(Source extract):
● ● ● ● ●

Yes as tirediron says d700 was a solid camera. This is the camera that premiered around $3,495 and later dropped to $2,995 and then was closed out somewhere a little north of 2K. Unlike the D600 with the oil slinging and the self destructing shutter mechanism or the D800 with the left side focus problems, the d700 seemed to have been blessed with no widespread problems whatsoever.


----------



## Evan55T (Jan 9, 2017)

So after i've take photos/shots with my memeory card inserted into the used camera im trying to buy what software do i upload it to again? 

Or if upload an image/photo onto my computer will it just automatically show me the shuttercount/cycle?


----------



## Evan55T (Jan 10, 2017)

*BUMP*

Have some images of the memory card/files here if anyone can please take a look at (uploaded to photoshop shouldn't be a diff between data in lightroom tho)?



















---

So is this really a 9-year old barnyard find d700 with only 2300 shutter count and im only paying lol650 for it.

● ● ● ● ●

(Data):

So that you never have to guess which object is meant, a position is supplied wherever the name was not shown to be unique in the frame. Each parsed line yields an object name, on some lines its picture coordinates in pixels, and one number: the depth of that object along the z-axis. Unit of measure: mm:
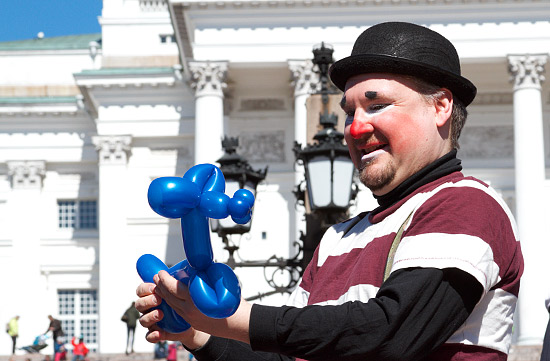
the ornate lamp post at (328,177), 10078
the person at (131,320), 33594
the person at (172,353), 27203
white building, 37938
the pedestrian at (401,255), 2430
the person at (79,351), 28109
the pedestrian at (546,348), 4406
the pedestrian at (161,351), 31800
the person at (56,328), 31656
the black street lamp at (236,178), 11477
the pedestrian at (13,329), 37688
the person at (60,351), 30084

● ● ● ● ●

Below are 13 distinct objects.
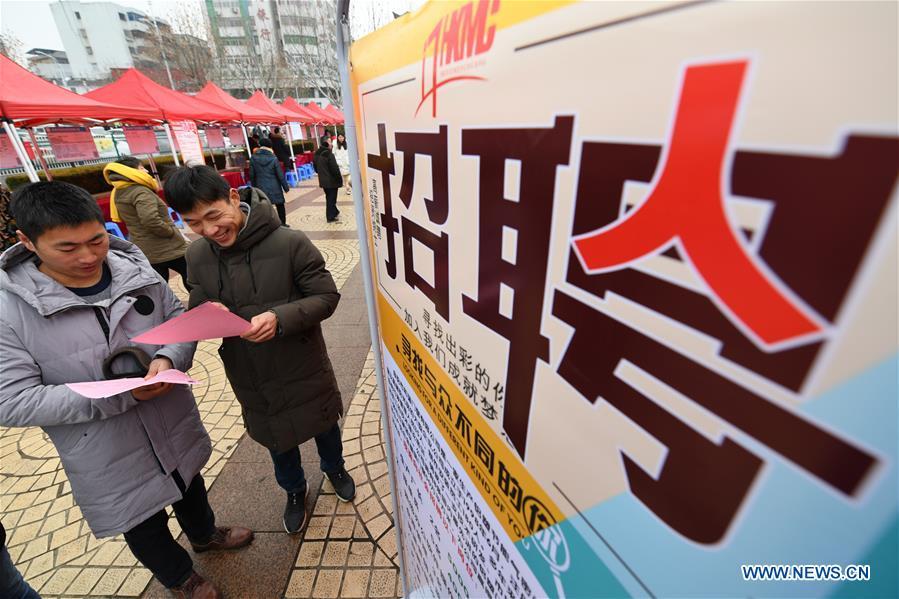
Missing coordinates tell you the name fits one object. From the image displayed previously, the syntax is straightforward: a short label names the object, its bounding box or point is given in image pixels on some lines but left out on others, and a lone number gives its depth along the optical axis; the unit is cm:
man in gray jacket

● ● ● ● ●

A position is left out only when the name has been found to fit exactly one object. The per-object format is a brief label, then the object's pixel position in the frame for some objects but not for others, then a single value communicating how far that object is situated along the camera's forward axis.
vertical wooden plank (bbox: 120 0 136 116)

● ● ● ● ●

(Instructions for the task):
Summarize the D700 forum thread above in two sentences.

(Answer to the exercise):
One reply calls the D700 a solid camera that launched around $3,495, dropped to $2,995, and was closed out a little above 2K, and that, unlike the D600 and D800, seemed to have no widespread problems. Evan55T asks what software to upload test shots from a used D700 to in order to see its shutter count, then posts images of the memory card files and asks whether the 9-year-old camera really has only a 2300 shutter count.